Addressing housing shortage is the right priority for CY Leung

PUBLISHED : Sunday, 09 February, 2014, 2:56am
UPDATED : Monday, 10 February, 2014, 4:49pm

Our chief executive has set his priorities right by channelling resources to those most in need - the poor, elderly and minority groups.

Many among us often criticise the government for not doing enough for the poor, while some others would conveniently argue against creating a welfare society. The administration recently drew up a poverty line and Leung Chun-ying's policy address underscores its commitment.

The claim that the middle class is being left out cannot be true as Mr Leung made housing his top priority when running for the post. His policy address put emphasis on solving the housing supply shortage by increasing land supply, building more affordable public housing and maintaining the imposed property taxes and duties on speculative transactions, and on foreigners.

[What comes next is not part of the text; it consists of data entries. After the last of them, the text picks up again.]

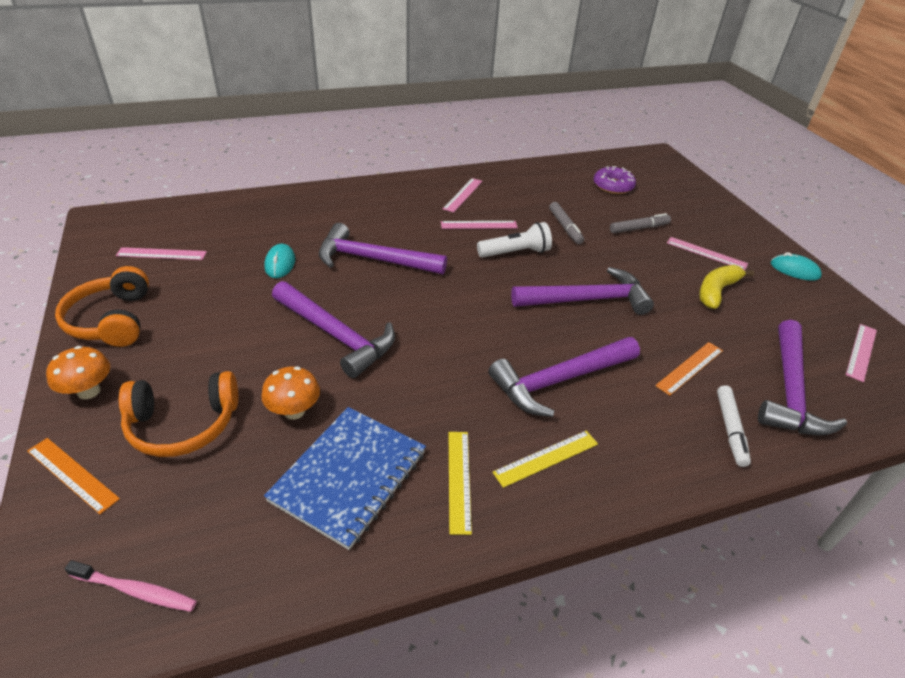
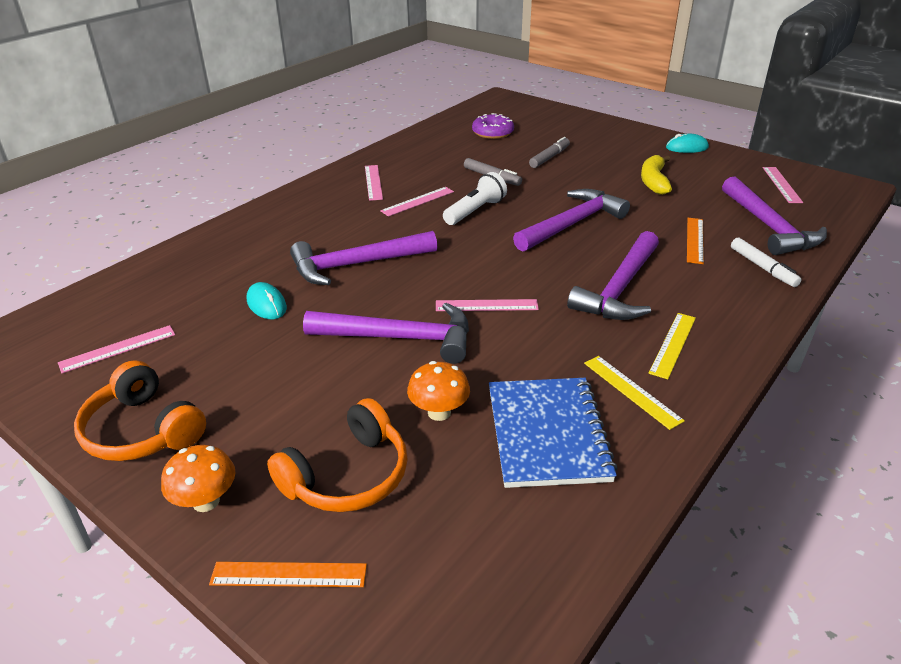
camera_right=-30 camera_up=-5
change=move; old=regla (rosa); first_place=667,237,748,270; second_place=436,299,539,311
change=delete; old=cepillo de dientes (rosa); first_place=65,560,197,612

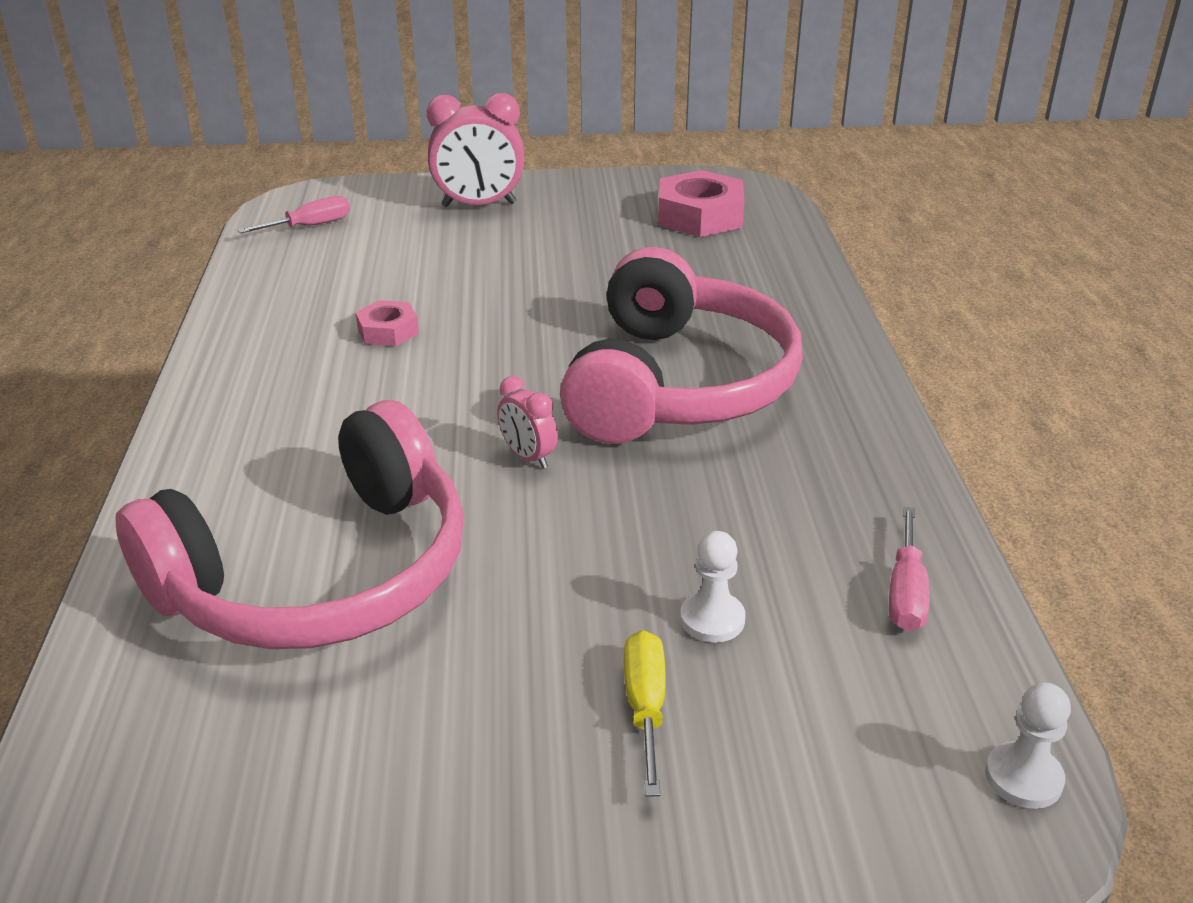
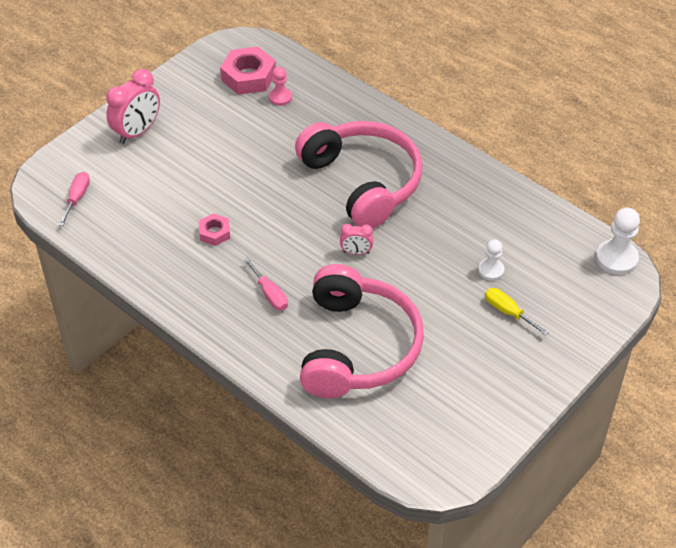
camera_right=-45 camera_up=15
change=move; old=destornillador (rosa); first_place=889,507,930,631; second_place=244,257,288,311
change=resize; old=peón (blanco); first_place=985,683,1071,809; second_place=596,208,640,275; factor=1.62
change=insert; new=peón (rosa); second_place=269,67,292,106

Solving the unaffordable housing crisis here also comes with much criticism, with many claiming interventionist measures will make Hong Kong lose its competitiveness and economic freedom. Also, environmentalist and interest groups strongly oppose the government when it comes to rezoning green belts or increasing development density.

What about the environment and living conditions of the many poor families, children and elderly living in appalling conditions in subdivided flats? Hong Kong covers 1,100 square kilometres - nearly twice the size of Singapore - and only about a quarter of our land has been paved with infrastructure. There is abundant land for further development. Tax increases and a goods and sales tax can still be postponed, as far as the budget allows, but the housing shortage is critical.

Building more homes takes time, and making housing affordable to the grass roots is a process that helps the middle class; as the city's economic wealth is distributed through home ownership. Mr Leung should be given a stronger political mandate to obtain more land.

The other less prudent option in the name of economic freedom and so-called pro-business is to keep supply tight, to prevent prices falling and allow private property developers to control an overpriced housing market, as we saw with the previous administration.

Finally, on democracy, we should work within the "one country, two systems" framework. Extreme actions by radical democrats will only make the central government keep a tighter lid here. It's time to work with our chief executive on livelihood and political issues.